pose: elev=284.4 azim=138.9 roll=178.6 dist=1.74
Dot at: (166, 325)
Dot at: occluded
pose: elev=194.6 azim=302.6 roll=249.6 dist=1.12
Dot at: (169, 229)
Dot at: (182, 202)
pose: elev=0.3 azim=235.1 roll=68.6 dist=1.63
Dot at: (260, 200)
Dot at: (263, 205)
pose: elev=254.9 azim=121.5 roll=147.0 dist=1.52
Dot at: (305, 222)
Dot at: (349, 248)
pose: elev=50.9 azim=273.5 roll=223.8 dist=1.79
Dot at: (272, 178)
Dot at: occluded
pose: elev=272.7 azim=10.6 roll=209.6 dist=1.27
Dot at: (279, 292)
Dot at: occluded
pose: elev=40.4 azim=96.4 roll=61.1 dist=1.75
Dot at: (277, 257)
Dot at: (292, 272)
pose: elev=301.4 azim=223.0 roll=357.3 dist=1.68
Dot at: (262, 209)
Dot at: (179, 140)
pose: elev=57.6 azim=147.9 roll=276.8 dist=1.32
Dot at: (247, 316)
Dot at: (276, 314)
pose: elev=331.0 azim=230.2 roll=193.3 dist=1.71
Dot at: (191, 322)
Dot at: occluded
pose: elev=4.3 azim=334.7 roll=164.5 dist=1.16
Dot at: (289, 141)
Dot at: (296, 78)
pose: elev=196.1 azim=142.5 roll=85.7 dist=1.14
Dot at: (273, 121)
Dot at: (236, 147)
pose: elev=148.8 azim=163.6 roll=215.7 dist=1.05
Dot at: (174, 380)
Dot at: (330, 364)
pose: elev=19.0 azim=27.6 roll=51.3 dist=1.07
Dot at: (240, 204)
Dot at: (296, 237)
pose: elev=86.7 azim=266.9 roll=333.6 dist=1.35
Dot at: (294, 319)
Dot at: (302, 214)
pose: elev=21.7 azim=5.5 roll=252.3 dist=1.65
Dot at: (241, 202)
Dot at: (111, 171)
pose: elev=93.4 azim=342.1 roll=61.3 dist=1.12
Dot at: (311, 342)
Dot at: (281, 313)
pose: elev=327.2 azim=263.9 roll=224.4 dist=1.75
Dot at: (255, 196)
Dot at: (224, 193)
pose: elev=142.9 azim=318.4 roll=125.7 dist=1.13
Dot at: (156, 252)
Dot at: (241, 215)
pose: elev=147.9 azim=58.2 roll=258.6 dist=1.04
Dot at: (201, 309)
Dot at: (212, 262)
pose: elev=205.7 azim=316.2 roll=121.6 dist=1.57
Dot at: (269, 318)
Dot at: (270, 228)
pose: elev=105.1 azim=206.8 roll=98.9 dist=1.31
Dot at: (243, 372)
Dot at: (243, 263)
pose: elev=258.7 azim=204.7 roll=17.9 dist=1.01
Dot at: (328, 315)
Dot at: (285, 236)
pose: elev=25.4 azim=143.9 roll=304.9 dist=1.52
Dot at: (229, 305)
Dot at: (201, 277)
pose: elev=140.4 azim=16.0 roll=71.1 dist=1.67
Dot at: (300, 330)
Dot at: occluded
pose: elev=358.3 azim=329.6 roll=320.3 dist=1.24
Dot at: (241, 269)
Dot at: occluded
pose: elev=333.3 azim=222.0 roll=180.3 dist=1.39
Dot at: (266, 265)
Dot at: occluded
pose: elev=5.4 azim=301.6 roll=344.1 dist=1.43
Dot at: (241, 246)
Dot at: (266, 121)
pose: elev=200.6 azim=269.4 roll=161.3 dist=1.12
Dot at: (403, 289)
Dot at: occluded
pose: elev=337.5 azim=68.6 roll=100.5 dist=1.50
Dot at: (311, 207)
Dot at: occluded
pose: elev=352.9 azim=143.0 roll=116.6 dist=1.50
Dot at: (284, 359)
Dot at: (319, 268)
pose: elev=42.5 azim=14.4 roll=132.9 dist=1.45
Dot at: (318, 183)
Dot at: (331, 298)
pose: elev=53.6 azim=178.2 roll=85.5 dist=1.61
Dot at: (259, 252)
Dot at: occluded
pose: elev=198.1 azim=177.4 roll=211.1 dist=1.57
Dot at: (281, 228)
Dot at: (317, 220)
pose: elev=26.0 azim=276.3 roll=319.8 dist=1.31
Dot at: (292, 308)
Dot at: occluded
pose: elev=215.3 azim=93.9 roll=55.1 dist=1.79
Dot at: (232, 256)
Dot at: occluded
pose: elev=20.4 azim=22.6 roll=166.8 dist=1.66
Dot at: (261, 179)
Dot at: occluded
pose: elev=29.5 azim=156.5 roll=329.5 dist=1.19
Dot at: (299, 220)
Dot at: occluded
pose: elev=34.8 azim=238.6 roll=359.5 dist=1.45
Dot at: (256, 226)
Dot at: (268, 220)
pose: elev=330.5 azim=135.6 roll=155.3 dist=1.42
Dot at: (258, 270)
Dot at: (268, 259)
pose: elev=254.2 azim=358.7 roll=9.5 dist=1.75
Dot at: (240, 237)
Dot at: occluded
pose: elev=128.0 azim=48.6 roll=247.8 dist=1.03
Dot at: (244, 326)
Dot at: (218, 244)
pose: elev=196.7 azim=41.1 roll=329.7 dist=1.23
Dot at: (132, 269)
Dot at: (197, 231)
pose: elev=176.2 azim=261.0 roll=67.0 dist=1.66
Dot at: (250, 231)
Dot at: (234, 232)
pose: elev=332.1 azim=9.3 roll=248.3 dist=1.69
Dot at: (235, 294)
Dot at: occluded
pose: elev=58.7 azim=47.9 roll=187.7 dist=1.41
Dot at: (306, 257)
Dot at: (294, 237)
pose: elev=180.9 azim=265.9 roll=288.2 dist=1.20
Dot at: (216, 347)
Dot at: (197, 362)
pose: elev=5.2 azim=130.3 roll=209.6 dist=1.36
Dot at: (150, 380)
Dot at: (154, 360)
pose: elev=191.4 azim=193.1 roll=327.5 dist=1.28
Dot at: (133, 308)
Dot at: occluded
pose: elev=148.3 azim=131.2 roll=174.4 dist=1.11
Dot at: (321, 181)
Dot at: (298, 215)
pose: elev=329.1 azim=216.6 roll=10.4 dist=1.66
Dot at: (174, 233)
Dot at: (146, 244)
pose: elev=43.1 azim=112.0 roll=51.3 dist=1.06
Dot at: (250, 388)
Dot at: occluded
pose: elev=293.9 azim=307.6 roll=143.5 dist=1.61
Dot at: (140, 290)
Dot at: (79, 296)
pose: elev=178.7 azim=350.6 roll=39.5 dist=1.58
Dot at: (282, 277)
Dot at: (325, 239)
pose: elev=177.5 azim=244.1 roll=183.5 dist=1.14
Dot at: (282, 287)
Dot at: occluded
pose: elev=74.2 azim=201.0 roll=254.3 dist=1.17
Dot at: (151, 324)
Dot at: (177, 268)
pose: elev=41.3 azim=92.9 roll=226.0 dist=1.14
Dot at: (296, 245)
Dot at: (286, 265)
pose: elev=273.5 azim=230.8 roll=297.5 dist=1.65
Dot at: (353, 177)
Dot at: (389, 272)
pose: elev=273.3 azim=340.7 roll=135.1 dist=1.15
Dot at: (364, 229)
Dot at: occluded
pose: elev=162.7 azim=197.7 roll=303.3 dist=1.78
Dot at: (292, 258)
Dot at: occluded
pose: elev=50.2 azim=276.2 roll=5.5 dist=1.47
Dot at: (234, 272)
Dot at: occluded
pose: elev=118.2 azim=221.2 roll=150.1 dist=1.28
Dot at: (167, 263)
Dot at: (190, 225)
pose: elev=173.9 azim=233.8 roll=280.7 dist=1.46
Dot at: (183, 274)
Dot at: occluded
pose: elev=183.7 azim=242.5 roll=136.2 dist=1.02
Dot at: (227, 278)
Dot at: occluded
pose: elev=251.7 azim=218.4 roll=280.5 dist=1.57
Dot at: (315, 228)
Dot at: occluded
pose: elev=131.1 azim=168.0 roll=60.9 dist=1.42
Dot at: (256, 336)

Work instructions: Copy the records above from the first line through the line with "Dot at: (182, 202)", changing "pose" to "camera" and leaving everything else the same.

Final result:
camera: elev=284.4 azim=138.9 roll=178.6 dist=1.74
Dot at: (166, 325)
Dot at: occluded
camera: elev=194.6 azim=302.6 roll=249.6 dist=1.12
Dot at: (169, 229)
Dot at: (182, 202)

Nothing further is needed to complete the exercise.